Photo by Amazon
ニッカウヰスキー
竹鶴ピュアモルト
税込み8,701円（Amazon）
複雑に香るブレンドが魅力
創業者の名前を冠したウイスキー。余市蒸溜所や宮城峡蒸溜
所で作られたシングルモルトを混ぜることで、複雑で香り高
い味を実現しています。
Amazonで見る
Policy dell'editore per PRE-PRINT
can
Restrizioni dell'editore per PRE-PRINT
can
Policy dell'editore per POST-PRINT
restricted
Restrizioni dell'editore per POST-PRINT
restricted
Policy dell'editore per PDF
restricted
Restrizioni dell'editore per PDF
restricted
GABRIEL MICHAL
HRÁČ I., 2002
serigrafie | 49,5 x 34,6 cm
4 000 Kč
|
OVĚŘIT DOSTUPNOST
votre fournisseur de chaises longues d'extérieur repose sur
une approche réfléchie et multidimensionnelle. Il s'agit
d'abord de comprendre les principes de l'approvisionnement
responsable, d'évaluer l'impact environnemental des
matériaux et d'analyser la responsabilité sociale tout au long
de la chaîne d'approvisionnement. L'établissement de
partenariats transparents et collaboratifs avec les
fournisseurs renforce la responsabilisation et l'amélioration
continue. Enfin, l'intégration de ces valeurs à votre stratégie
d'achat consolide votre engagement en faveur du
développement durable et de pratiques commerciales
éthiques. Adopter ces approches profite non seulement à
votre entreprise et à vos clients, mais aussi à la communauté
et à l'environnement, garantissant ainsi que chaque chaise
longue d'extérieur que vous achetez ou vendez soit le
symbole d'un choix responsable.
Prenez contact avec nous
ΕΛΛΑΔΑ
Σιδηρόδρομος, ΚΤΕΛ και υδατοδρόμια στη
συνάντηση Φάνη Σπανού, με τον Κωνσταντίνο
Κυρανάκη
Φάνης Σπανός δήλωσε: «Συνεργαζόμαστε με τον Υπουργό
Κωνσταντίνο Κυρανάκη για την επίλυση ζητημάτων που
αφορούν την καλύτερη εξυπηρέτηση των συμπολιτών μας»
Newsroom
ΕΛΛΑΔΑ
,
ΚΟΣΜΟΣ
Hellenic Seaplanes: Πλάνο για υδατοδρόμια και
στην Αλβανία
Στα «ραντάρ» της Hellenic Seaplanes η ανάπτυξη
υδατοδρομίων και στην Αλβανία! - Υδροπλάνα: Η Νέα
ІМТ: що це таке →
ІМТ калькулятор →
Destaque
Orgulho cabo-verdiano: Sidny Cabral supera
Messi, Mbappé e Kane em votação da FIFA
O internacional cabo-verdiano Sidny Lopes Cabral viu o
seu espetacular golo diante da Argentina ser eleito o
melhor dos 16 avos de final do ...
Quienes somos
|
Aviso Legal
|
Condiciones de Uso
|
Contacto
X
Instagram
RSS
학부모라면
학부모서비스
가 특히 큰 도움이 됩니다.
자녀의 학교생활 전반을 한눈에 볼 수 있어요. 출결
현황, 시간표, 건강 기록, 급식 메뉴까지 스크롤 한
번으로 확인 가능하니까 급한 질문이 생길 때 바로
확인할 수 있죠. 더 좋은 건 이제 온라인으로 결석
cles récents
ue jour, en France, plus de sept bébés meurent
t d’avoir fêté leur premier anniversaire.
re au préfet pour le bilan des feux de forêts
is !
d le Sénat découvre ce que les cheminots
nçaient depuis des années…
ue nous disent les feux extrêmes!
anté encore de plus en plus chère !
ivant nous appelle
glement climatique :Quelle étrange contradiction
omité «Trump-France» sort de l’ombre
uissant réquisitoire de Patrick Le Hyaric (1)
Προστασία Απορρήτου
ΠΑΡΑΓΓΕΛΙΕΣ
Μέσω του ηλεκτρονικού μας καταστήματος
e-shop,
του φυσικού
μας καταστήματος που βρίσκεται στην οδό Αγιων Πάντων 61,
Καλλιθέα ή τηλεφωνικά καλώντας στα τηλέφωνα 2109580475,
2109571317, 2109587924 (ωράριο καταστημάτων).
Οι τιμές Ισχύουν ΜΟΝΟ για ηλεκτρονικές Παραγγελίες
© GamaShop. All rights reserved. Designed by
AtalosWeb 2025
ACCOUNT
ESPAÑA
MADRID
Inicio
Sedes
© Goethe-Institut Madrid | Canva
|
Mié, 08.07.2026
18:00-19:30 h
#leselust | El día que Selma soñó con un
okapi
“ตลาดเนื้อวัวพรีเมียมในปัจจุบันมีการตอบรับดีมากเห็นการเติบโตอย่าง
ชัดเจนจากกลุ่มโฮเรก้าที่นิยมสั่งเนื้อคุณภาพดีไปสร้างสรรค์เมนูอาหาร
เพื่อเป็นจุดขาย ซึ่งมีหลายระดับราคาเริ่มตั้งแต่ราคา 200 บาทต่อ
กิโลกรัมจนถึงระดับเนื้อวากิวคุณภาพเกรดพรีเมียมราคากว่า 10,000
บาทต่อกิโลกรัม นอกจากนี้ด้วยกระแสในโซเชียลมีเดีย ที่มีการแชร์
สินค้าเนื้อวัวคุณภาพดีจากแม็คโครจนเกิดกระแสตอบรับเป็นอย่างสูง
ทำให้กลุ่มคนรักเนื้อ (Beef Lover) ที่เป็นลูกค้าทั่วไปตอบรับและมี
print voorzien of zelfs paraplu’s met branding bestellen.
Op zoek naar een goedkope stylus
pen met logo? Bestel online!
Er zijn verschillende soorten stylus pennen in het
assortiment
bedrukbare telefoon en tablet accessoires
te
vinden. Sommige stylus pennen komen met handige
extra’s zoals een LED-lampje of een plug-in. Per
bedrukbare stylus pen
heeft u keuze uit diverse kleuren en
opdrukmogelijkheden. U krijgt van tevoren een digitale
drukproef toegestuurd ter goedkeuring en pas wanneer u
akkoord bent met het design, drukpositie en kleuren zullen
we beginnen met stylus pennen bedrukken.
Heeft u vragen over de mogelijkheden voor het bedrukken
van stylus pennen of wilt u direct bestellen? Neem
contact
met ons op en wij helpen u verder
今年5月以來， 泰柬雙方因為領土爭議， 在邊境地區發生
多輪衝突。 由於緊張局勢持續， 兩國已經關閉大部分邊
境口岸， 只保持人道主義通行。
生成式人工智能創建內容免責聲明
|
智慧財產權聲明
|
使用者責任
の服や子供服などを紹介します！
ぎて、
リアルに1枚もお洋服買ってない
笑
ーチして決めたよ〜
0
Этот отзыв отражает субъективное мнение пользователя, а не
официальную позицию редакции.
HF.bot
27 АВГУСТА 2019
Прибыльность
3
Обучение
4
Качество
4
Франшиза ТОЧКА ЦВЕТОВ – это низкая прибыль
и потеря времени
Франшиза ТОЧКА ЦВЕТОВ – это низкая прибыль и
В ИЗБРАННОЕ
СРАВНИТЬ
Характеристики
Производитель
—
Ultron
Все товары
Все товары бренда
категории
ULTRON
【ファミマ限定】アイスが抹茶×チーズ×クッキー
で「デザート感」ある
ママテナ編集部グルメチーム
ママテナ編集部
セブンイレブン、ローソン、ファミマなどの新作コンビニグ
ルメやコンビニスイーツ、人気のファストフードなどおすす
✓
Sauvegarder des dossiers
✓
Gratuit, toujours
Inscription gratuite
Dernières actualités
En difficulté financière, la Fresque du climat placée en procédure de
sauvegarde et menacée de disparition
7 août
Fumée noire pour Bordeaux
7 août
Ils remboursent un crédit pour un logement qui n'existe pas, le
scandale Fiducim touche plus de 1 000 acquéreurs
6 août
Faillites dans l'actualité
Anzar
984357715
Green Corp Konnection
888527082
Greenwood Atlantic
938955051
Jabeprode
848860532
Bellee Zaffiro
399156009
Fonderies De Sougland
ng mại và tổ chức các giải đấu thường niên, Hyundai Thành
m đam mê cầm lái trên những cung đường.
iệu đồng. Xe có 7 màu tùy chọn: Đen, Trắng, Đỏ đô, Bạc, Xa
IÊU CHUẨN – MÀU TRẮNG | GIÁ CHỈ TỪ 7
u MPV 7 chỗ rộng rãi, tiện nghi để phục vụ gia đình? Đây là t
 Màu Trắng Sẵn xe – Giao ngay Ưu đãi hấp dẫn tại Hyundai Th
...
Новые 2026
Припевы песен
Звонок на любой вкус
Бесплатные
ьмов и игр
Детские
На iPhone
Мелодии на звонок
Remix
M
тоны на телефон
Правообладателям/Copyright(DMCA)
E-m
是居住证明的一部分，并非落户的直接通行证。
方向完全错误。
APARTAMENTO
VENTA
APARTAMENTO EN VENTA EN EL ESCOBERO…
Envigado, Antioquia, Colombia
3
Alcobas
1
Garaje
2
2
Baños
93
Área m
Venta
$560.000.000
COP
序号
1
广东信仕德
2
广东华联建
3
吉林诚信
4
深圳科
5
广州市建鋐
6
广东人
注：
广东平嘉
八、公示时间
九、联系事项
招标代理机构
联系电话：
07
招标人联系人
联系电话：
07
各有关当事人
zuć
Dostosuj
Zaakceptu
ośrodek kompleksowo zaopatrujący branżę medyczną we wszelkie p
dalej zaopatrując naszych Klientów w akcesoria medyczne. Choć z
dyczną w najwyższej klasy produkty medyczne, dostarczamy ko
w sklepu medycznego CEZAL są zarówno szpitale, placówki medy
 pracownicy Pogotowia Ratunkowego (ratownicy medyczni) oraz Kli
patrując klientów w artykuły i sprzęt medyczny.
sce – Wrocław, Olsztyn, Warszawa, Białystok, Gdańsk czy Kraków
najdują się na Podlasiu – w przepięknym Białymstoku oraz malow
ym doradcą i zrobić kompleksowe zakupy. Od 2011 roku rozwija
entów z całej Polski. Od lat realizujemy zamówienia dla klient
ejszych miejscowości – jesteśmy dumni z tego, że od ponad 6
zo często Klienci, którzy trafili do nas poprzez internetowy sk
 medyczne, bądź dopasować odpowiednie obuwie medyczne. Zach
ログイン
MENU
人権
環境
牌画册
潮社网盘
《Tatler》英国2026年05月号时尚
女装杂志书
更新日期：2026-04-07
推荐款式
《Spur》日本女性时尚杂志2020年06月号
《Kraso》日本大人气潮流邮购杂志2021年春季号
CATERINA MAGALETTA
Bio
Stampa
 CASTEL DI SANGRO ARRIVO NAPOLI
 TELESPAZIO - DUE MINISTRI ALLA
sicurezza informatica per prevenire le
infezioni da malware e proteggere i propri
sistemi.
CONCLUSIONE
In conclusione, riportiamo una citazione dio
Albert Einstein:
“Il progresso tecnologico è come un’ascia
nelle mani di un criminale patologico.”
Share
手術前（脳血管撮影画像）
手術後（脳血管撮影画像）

......

◆ **Task goal**: This task calls for an exact reproduction of the lines that start at the one containing "In conclusione, riportiamo una citazione dio" and continue to the end of the entries above.

◆ **Reply to the exercise**:
In conclusione, riportiamo una citazione dio
Albert Einstein:
“Il progresso tecnologico è come un’ascia
nelle mani di un criminale patologico.”
Share
手術前（脳血管撮影画像）
手術後（脳血管撮影画像）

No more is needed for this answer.